[[ DATA FOR THE TASK open ]]

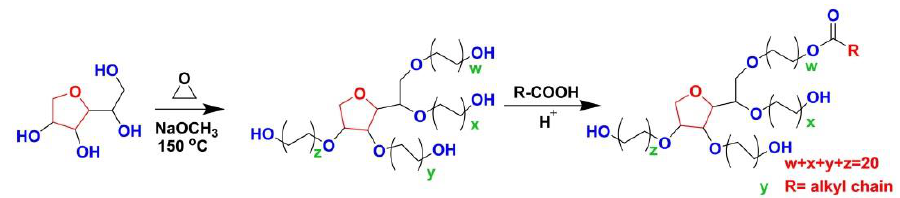
Figure 1. Schematic illustration for the synthesis of polysorbates from sorbitan.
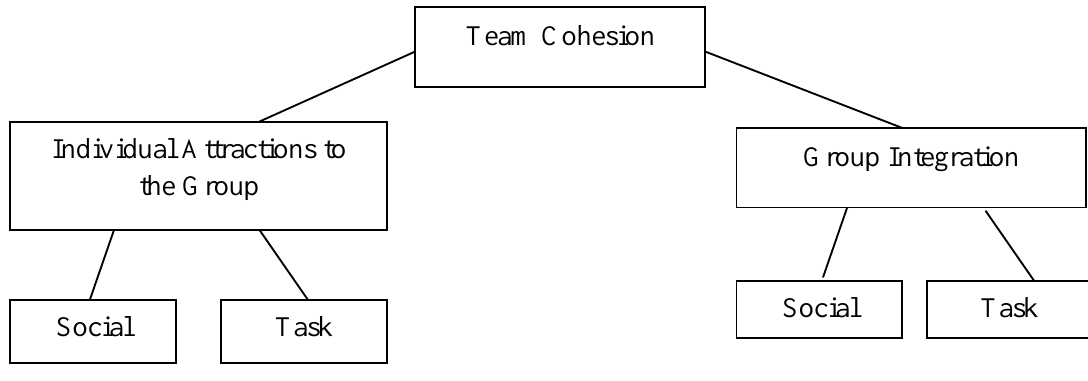
Figure 2.1 – Conceptual Model of Team Cohesion for Sports (Carron and Brawley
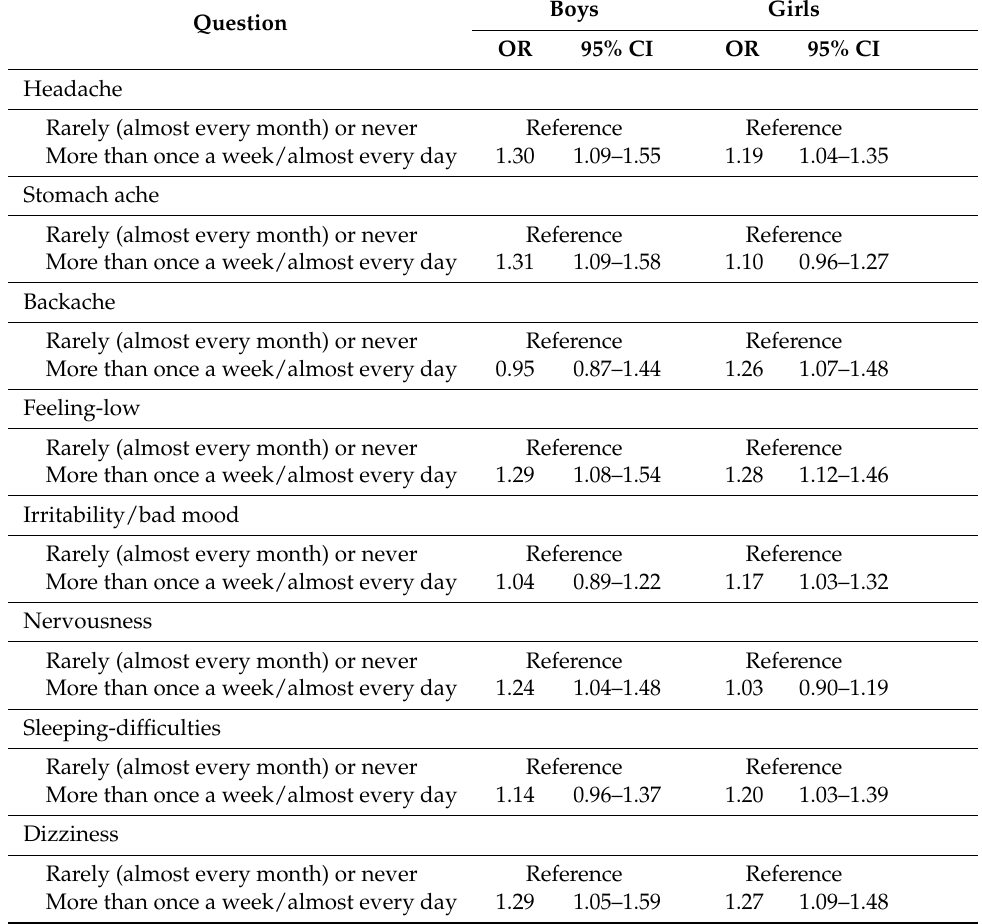
Table 4. OR and 95% CI for “sometimes symptoms (more than once a week/almost every day)” of self-perceived health according to low cardiorespiratory fitness (unhealthy) in a sample of schoolchildren from Bogot á , Colombia. The FUPRECOL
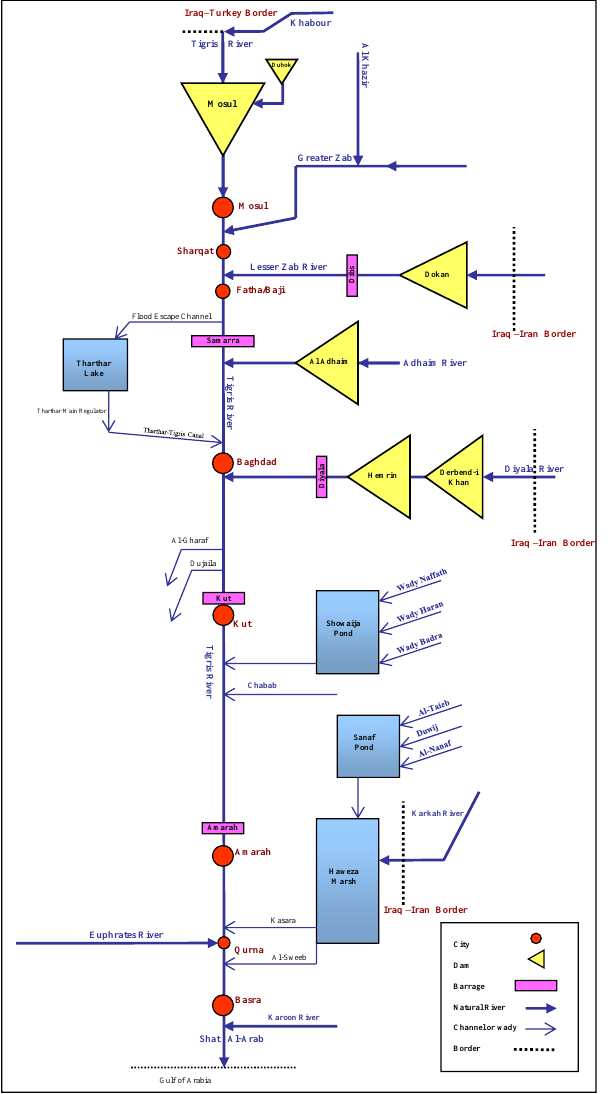
Figure 3. Schematic diagram of Tigris River and its tributaries hydrological scheme [12] Figure 3: Schematic diagram of Tigris River and its tributaries hydro- logical scheme [12]. Table 1: Catchment area of River Tigris.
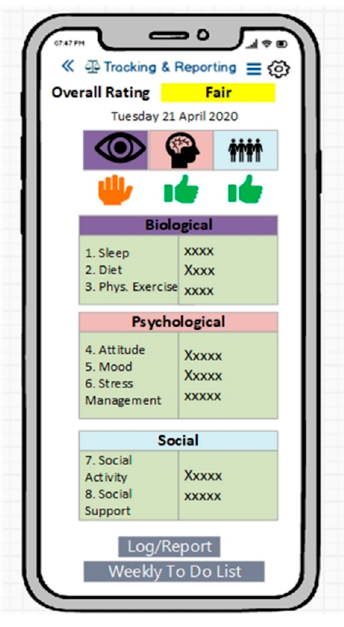
Figure 4 . Prototype of mobile app . Figure 4. Prototype of mobile app.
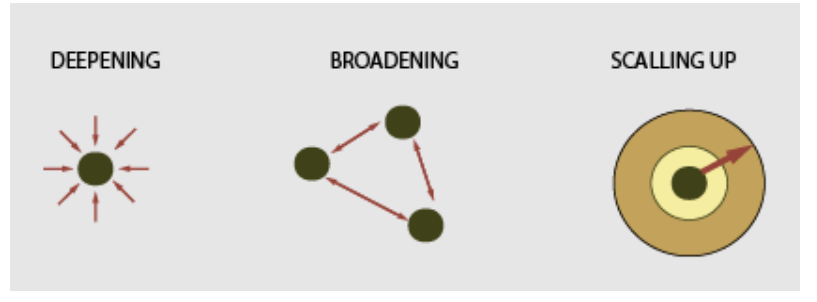
Figure 4. Deepening, Broadening, and Scaling-up in the Transition Experiments in relation to a multilevel perspective. Elaborated by the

[[ DATA FOR THE TASK closed ]]

PROBLEM STATEMENT →
Take each line from the preceding material that contains "Schematic" and copy it.

WRITTEN RESPONSE →
Figure 1. Schematic illustration for the synthesis of polysorbates from sorbitan.
Figure 3. Schematic diagram of Tigris River and its tributaries hydrological scheme [12] Figure 3: Schematic diagram of Tigris River and its tributaries hydro- logical scheme [12]. Table 1: Catchment area of River Tigris.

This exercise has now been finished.